■ WHAT NEEDS TO BE DONE ■
In the road-trip account, how long was the drive to Albert Lea, Minnesota?

■ SELECTED EXCERPT ■
◇ ◇ ◇ ◇ ◇

61 Counties in 6 States

The Fourth of July weekend was going to be a long weekend for me. The fourth was on a Sunday, but my work gave us off the fifth in observance of it. So I wanted to do what I could to maximize this long weekend as I did over Memorial Day Weekend.

For my planning, I often use Bill Cook's "Optimal Tour for Extra Milers." Bill is a professor at the University of Waterloo. He has dedicated his studies to the Traveling Salesman Problem. The Traveling Salesman Problem is finding the most efficient route between multiple waypoints. It also finds a way to not pass through the same waypoint twice.

Bill figured out a way to visit every single county seat in the USA in a single trip. It is a little over 93,000 miles. I wish I could follow this route in a single trip, but I do not have the time to do this with having to work a full-time job.

With that, I can follow some of the lines he has figured out. First, I will typically find a place to start on his map and follow that line. Next, I will figure out how much time it'll take and when I need to start heading home. I can then find another somewhat close line that will take me back home.

As you can see by the picture, you will often zig-zag between different states. Sometimes county seats are only a few miles away from each other and are only separated by a state line. But, when you're like me and trying to visit every country in the USA, state lines no longer matter. What matters is visiting as many counties as you can.

Since the days were still long, I'm always trying to figure out how to maximize daylight. This means finding somewhere close, so I can start on Friday and get a few counties in before it gets dark. As I complete more counties, this is getting harder. For this trip, I saw that driving to Albert Lea, Minnesota (Freeborn County) was about 4.25 hours. This would still leave me 3-4 hours of daylight to explore.

I then looked at the calculated line it would take and realized that it eventually ended up in Central Iowa. This would complete the trip only a few hours away from home in Wisconsin. In addition, this trip would allow me to pick up new counties in 6 different states. These states would be Minnesota, Iowa, Nebraska, South Dakota, Kansas, and Missouri.

◇ ◇ ◇ ◇ ◇

■ SUPPLIED DATA ■
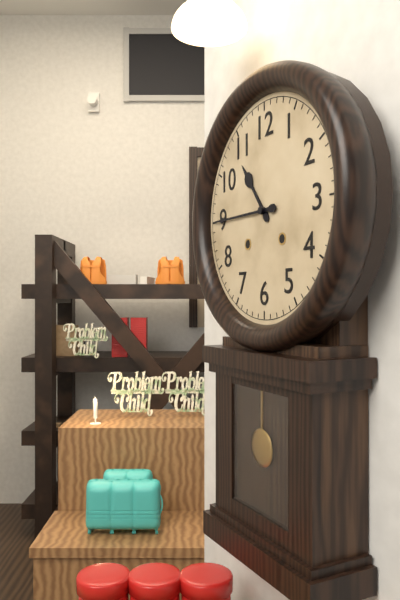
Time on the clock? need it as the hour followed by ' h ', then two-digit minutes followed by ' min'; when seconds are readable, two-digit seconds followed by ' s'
10 h 45 min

◇ ◇ ◇ ◇ ◇

■ COMPLETED EXERCISE ■
About 4.25 hours.